═══ Supplied material ═══

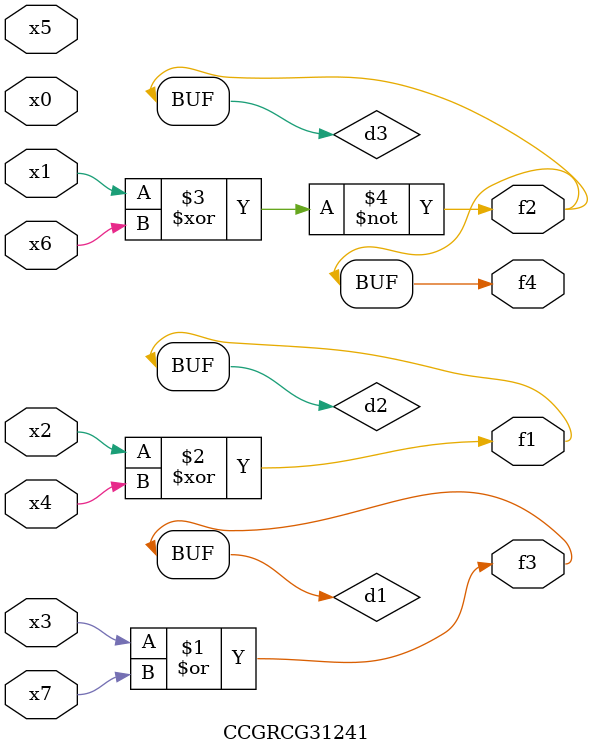
<source format=v>
module CCGRCG31241(
	input x0, x1, x2, x3, x4, x5, x6, x7,
	output f1, f2, f3, f4
);

	wire d1, d2, d3;

	or (d1, x3, x7);
	xor (d2, x2, x4);
	xnor (d3, x1, x6);
	assign f1 = d2;
	assign f2 = d3;
	assign f3 = d1;
	assign f4 = d3;
endmodule

</source>
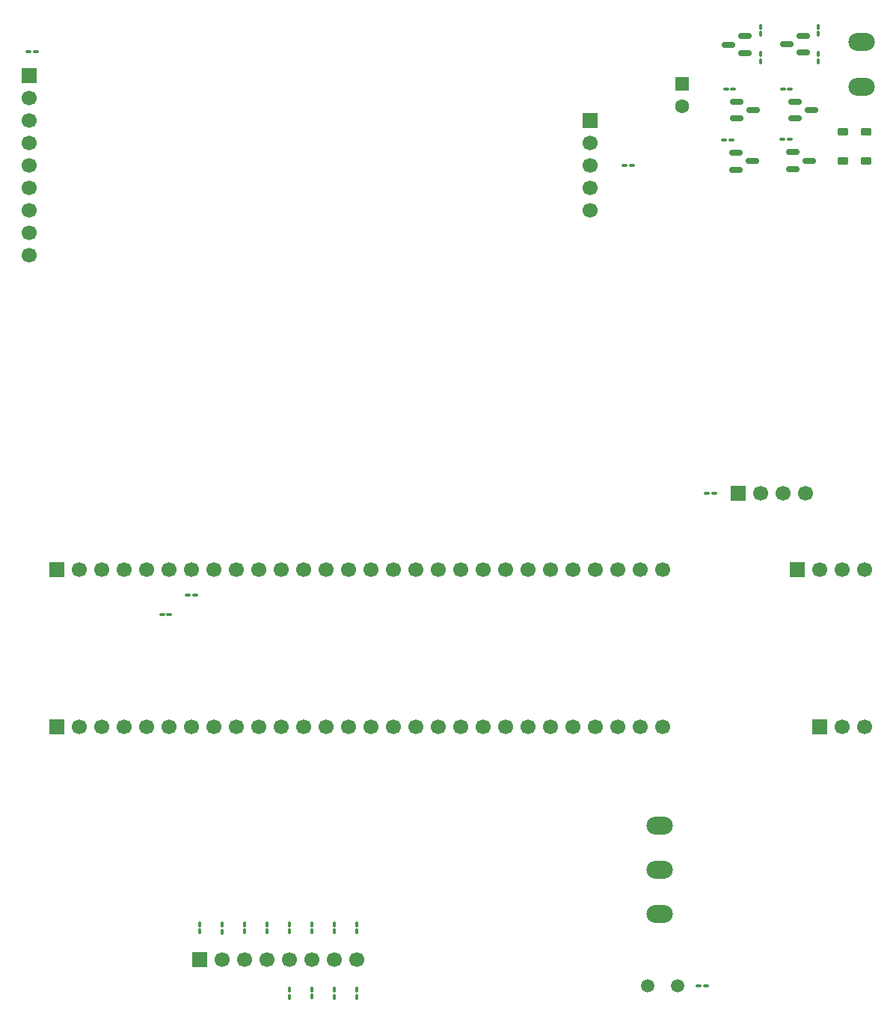
<source format=gbr>
%TF.GenerationSoftware,KiCad,Pcbnew,9.0.6*%
%TF.CreationDate,2025-11-21T06:24:55-05:00*%
%TF.ProjectId,sch,7363682e-6b69-4636-9164-5f7063625858,1.0*%
%TF.SameCoordinates,Original*%
%TF.FileFunction,Soldermask,Top*%
%TF.FilePolarity,Negative*%
%FSLAX46Y46*%
G04 Gerber Fmt 4.6, Leading zero omitted, Abs format (unit mm)*
G04 Created by KiCad (PCBNEW 9.0.6) date 2025-11-21 06:24:55*
%MOMM*%
%LPD*%
G01*
G04 APERTURE LIST*
G04 Aperture macros list*
%AMRoundRect*
0 Rectangle with rounded corners*
0 $1 Rounding radius*
0 $2 $3 $4 $5 $6 $7 $8 $9 X,Y pos of 4 corners*
0 Add a 4 corners polygon primitive as box body*
4,1,4,$2,$3,$4,$5,$6,$7,$8,$9,$2,$3,0*
0 Add four circle primitives for the rounded corners*
1,1,$1+$1,$2,$3*
1,1,$1+$1,$4,$5*
1,1,$1+$1,$6,$7*
1,1,$1+$1,$8,$9*
0 Add four rect primitives between the rounded corners*
20,1,$1+$1,$2,$3,$4,$5,0*
20,1,$1+$1,$4,$5,$6,$7,0*
20,1,$1+$1,$6,$7,$8,$9,0*
20,1,$1+$1,$8,$9,$2,$3,0*%
G04 Aperture macros list end*
%ADD10RoundRect,0.150000X-0.587500X-0.150000X0.587500X-0.150000X0.587500X0.150000X-0.587500X0.150000X0*%
%ADD11R,1.700000X1.700000*%
%ADD12C,1.700000*%
%ADD13RoundRect,1.000000X0.500000X0.000010X-0.500000X0.000010X-0.500000X-0.000010X0.500000X-0.000010X0*%
%ADD14RoundRect,0.150000X0.587500X0.150000X-0.587500X0.150000X-0.587500X-0.150000X0.587500X-0.150000X0*%
%ADD15RoundRect,0.100000X-0.100000X0.217500X-0.100000X-0.217500X0.100000X-0.217500X0.100000X0.217500X0*%
%ADD16RoundRect,0.100000X0.100000X-0.217500X0.100000X0.217500X-0.100000X0.217500X-0.100000X-0.217500X0*%
%ADD17RoundRect,0.225000X0.375000X-0.225000X0.375000X0.225000X-0.375000X0.225000X-0.375000X-0.225000X0*%
%ADD18RoundRect,0.225000X-0.375000X0.225000X-0.375000X-0.225000X0.375000X-0.225000X0.375000X0.225000X0*%
%ADD19RoundRect,0.100000X-0.217500X-0.100000X0.217500X-0.100000X0.217500X0.100000X-0.217500X0.100000X0*%
%ADD20RoundRect,0.100000X0.217500X0.100000X-0.217500X0.100000X-0.217500X-0.100000X0.217500X-0.100000X0*%
%ADD21C,1.500000*%
%ADD22RoundRect,0.250000X-0.550000X0.550000X-0.550000X-0.550000X0.550000X-0.550000X0.550000X0.550000X0*%
%ADD23C,1.600000*%
G04 APERTURE END LIST*
D10*
%TO.C,Q5*%
X125793500Y-61473000D03*
X125793500Y-63373000D03*
X127668500Y-62423000D03*
%TD*%
D11*
%TO.C,J3*%
X65080000Y-152718050D03*
D12*
X67620000Y-152718050D03*
X70160000Y-152718050D03*
X72700000Y-152718050D03*
X75240000Y-152718050D03*
X77780000Y-152718050D03*
X80320000Y-152718050D03*
X82860000Y-152718050D03*
%TD*%
D13*
%TO.C,LS1*%
X139978500Y-53975000D03*
X139978500Y-48895000D03*
%TD*%
D14*
%TO.C,Q4*%
X133383500Y-50124000D03*
X133383500Y-48224000D03*
X131508500Y-49174000D03*
%TD*%
D15*
%TO.C,R5*%
X72700000Y-148728050D03*
X72700000Y-149543050D03*
%TD*%
%TO.C,R17*%
X128587500Y-50317000D03*
X128587500Y-51132000D03*
%TD*%
D16*
%TO.C,R9*%
X75240000Y-156935550D03*
X75240000Y-156120550D03*
%TD*%
D17*
%TO.C,D2*%
X140525500Y-62356000D03*
X140525500Y-59056000D03*
%TD*%
D14*
%TO.C,Q3*%
X126809500Y-50185000D03*
X126809500Y-48285000D03*
X124934500Y-49235000D03*
%TD*%
D18*
%TO.C,D1*%
X137858500Y-59056000D03*
X137858500Y-62356000D03*
%TD*%
D15*
%TO.C,R7*%
X67620000Y-148778850D03*
X67620000Y-149593850D03*
%TD*%
D19*
%TO.C,R22*%
X124445500Y-60010000D03*
X125260500Y-60010000D03*
%TD*%
D15*
%TO.C,R1*%
X82860000Y-148728050D03*
X82860000Y-149543050D03*
%TD*%
D20*
%TO.C,R15*%
X131889500Y-54229000D03*
X131074500Y-54229000D03*
%TD*%
D11*
%TO.C,J8*%
X132715000Y-108585000D03*
D12*
X135255000Y-108585000D03*
X137795000Y-108585000D03*
X140335000Y-108585000D03*
%TD*%
D19*
%TO.C,C4*%
X60806500Y-113665000D03*
X61621500Y-113665000D03*
%TD*%
D11*
%TO.C,J5*%
X109220000Y-57785000D03*
D12*
X109220000Y-60325000D03*
X109220000Y-62865000D03*
X109220000Y-65405000D03*
X109220000Y-67945000D03*
%TD*%
D19*
%TO.C,R14*%
X124624000Y-54229000D03*
X125439000Y-54229000D03*
%TD*%
D11*
%TO.C,J1*%
X48895000Y-126365000D03*
D12*
X51435000Y-126365000D03*
X53975000Y-126365000D03*
X56515000Y-126365000D03*
X59055000Y-126365000D03*
X61595000Y-126365000D03*
X64135000Y-126365000D03*
X66675000Y-126365000D03*
X69215000Y-126365000D03*
X71755000Y-126365000D03*
X74295000Y-126365000D03*
X76835000Y-126365000D03*
X79375000Y-126365000D03*
X81915000Y-126365000D03*
X84455000Y-126365000D03*
X86995000Y-126365000D03*
X89535000Y-126365000D03*
X92075000Y-126365000D03*
X94615000Y-126365000D03*
X97155000Y-126365000D03*
X99695000Y-126365000D03*
X102235000Y-126365000D03*
X104775000Y-126365000D03*
X107315000Y-126365000D03*
X109855000Y-126365000D03*
X112395000Y-126365000D03*
X114935000Y-126365000D03*
X117475000Y-126365000D03*
%TD*%
D15*
%TO.C,R19*%
X135064500Y-47217500D03*
X135064500Y-48032500D03*
%TD*%
D11*
%TO.C,J4*%
X45720000Y-52705000D03*
D12*
X45720000Y-55245000D03*
X45720000Y-57785000D03*
X45720000Y-60325000D03*
X45720000Y-62865000D03*
X45720000Y-65405000D03*
X45720000Y-67945000D03*
X45720000Y-70485000D03*
X45720000Y-73025000D03*
%TD*%
D15*
%TO.C,R8*%
X65080000Y-148728050D03*
X65080000Y-149543050D03*
%TD*%
D11*
%TO.C,J2*%
X48895000Y-108585000D03*
D12*
X51435000Y-108585000D03*
X53975000Y-108585000D03*
X56515000Y-108585000D03*
X59055000Y-108585000D03*
X61595000Y-108585000D03*
X64135000Y-108585000D03*
X66675000Y-108585000D03*
X69215000Y-108585000D03*
X71755000Y-108585000D03*
X74295000Y-108585000D03*
X76835000Y-108585000D03*
X79375000Y-108585000D03*
X81915000Y-108585000D03*
X84455000Y-108585000D03*
X86995000Y-108585000D03*
X89535000Y-108585000D03*
X92075000Y-108585000D03*
X94615000Y-108585000D03*
X97155000Y-108585000D03*
X99695000Y-108585000D03*
X102235000Y-108585000D03*
X104775000Y-108585000D03*
X107315000Y-108585000D03*
X109855000Y-108585000D03*
X112395000Y-108585000D03*
X114935000Y-108585000D03*
X117475000Y-108585000D03*
%TD*%
D10*
%TO.C,Q2*%
X132427500Y-55692000D03*
X132427500Y-57592000D03*
X134302500Y-56642000D03*
%TD*%
D16*
%TO.C,R12*%
X82860000Y-156935550D03*
X82860000Y-156120550D03*
%TD*%
D11*
%TO.C,J6*%
X126050000Y-100012500D03*
D12*
X128590000Y-100012500D03*
X131130000Y-100012500D03*
X133670000Y-100012500D03*
%TD*%
D15*
%TO.C,R4*%
X75240000Y-148728050D03*
X75240000Y-149543050D03*
%TD*%
D16*
%TO.C,R10*%
X77780000Y-156909450D03*
X77780000Y-156094450D03*
%TD*%
D11*
%TO.C,J7*%
X135255000Y-126365000D03*
D12*
X137795000Y-126365000D03*
X140335000Y-126365000D03*
%TD*%
D21*
%TO.C,R23*%
X115775000Y-155702000D03*
X119175000Y-155702000D03*
%TD*%
D20*
%TO.C,R13*%
X113997000Y-62865000D03*
X113182000Y-62865000D03*
%TD*%
D13*
%TO.C,RV1*%
X117150000Y-147557500D03*
X117150000Y-142557500D03*
X117150000Y-137557500D03*
%TD*%
D20*
%TO.C,C3*%
X123272500Y-100012500D03*
X122457500Y-100012500D03*
%TD*%
D15*
%TO.C,R2*%
X80320000Y-148728050D03*
X80320000Y-149543050D03*
%TD*%
D16*
%TO.C,R11*%
X80320000Y-156936650D03*
X80320000Y-156121650D03*
%TD*%
D15*
%TO.C,R6*%
X70160000Y-148726950D03*
X70160000Y-149541950D03*
%TD*%
%TO.C,R18*%
X128587500Y-47217500D03*
X128587500Y-48032500D03*
%TD*%
D20*
%TO.C,C5*%
X64542500Y-111506000D03*
X63727500Y-111506000D03*
%TD*%
D19*
%TO.C,R24*%
X121561500Y-155702000D03*
X122376500Y-155702000D03*
%TD*%
D10*
%TO.C,Q6*%
X132222000Y-61407000D03*
X132222000Y-63307000D03*
X134097000Y-62357000D03*
%TD*%
%TO.C,Q1*%
X125823500Y-55692000D03*
X125823500Y-57592000D03*
X127698500Y-56642000D03*
%TD*%
D16*
%TO.C,R16*%
X135064500Y-51105500D03*
X135064500Y-50290500D03*
%TD*%
D19*
%TO.C,C2*%
X45693500Y-50038000D03*
X46508500Y-50038000D03*
%TD*%
D15*
%TO.C,R3*%
X77780000Y-148728050D03*
X77780000Y-149543050D03*
%TD*%
D22*
%TO.C,C1*%
X119697500Y-53711349D03*
D23*
X119697500Y-56211349D03*
%TD*%
D19*
%TO.C,R21*%
X131022500Y-59944000D03*
X131837500Y-59944000D03*
%TD*%
M02*

</source>
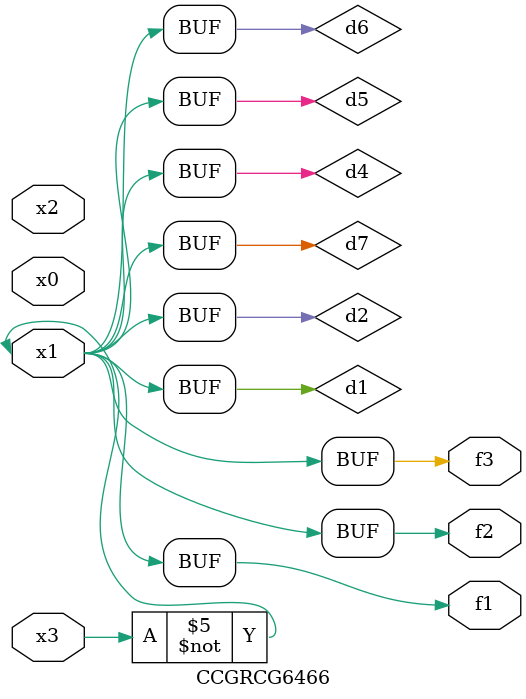
<source format=v>
module CCGRCG6466(
	input x0, x1, x2, x3,
	output f1, f2, f3
);

	wire d1, d2, d3, d4, d5, d6, d7;

	not (d1, x3);
	buf (d2, x1);
	xnor (d3, d1, d2);
	nor (d4, d1);
	buf (d5, d1, d2);
	buf (d6, d4, d5);
	nand (d7, d4);
	assign f1 = d6;
	assign f2 = d7;
	assign f3 = d6;
endmodule

</source>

═══

* The problem
Your answer must be the lines above from the one containing "X86995000Y-126365000D03*" to the one containing "X137795000Y-126365000D03*", both included, restated word for word.

* Written solution
X86995000Y-126365000D03*
X89535000Y-126365000D03*
X92075000Y-126365000D03*
X94615000Y-126365000D03*
X97155000Y-126365000D03*
X99695000Y-126365000D03*
X102235000Y-126365000D03*
X104775000Y-126365000D03*
X107315000Y-126365000D03*
X109855000Y-126365000D03*
X112395000Y-126365000D03*
X114935000Y-126365000D03*
X117475000Y-126365000D03*
%TD*%
D15*
%TO.C,R19*%
X135064500Y-47217500D03*
X135064500Y-48032500D03*
%TD*%
D11*
%TO.C,J4*%
X45720000Y-52705000D03*
D12*
X45720000Y-55245000D03*
X45720000Y-57785000D03*
X45720000Y-60325000D03*
X45720000Y-62865000D03*
X45720000Y-65405000D03*
X45720000Y-67945000D03*
X45720000Y-70485000D03*
X45720000Y-73025000D03*
%TD*%
D15*
%TO.C,R8*%
X65080000Y-148728050D03*
X65080000Y-149543050D03*
%TD*%
D11*
%TO.C,J2*%
X48895000Y-108585000D03*
D12*
X51435000Y-108585000D03*
X53975000Y-108585000D03*
X56515000Y-108585000D03*
X59055000Y-108585000D03*
X61595000Y-108585000D03*
X64135000Y-108585000D03*
X66675000Y-108585000D03*
X69215000Y-108585000D03*
X71755000Y-108585000D03*
X74295000Y-108585000D03*
X76835000Y-108585000D03*
X79375000Y-108585000D03*
X81915000Y-108585000D03*
X84455000Y-108585000D03*
X86995000Y-108585000D03*
X89535000Y-108585000D03*
X92075000Y-108585000D03*
X94615000Y-108585000D03*
X97155000Y-108585000D03*
X99695000Y-108585000D03*
X102235000Y-108585000D03*
X104775000Y-108585000D03*
X107315000Y-108585000D03*
X109855000Y-108585000D03*
X112395000Y-108585000D03*
X114935000Y-108585000D03*
X117475000Y-108585000D03*
%TD*%
D10*
%TO.C,Q2*%
X132427500Y-55692000D03*
X132427500Y-57592000D03*
X134302500Y-56642000D03*
%TD*%
D16*
%TO.C,R12*%
X82860000Y-156935550D03*
X82860000Y-156120550D03*
%TD*%
D11*
%TO.C,J6*%
X126050000Y-100012500D03*
D12*
X128590000Y-100012500D03*
X131130000Y-100012500D03*
X133670000Y-100012500D03*
%TD*%
D15*
%TO.C,R4*%
X75240000Y-148728050D03*
X75240000Y-149543050D03*
%TD*%
D16*
%TO.C,R10*%
X77780000Y-156909450D03*
X77780000Y-156094450D03*
%TD*%
D11*
%TO.C,J7*%
X135255000Y-126365000D03*
D12*
X137795000Y-126365000D03*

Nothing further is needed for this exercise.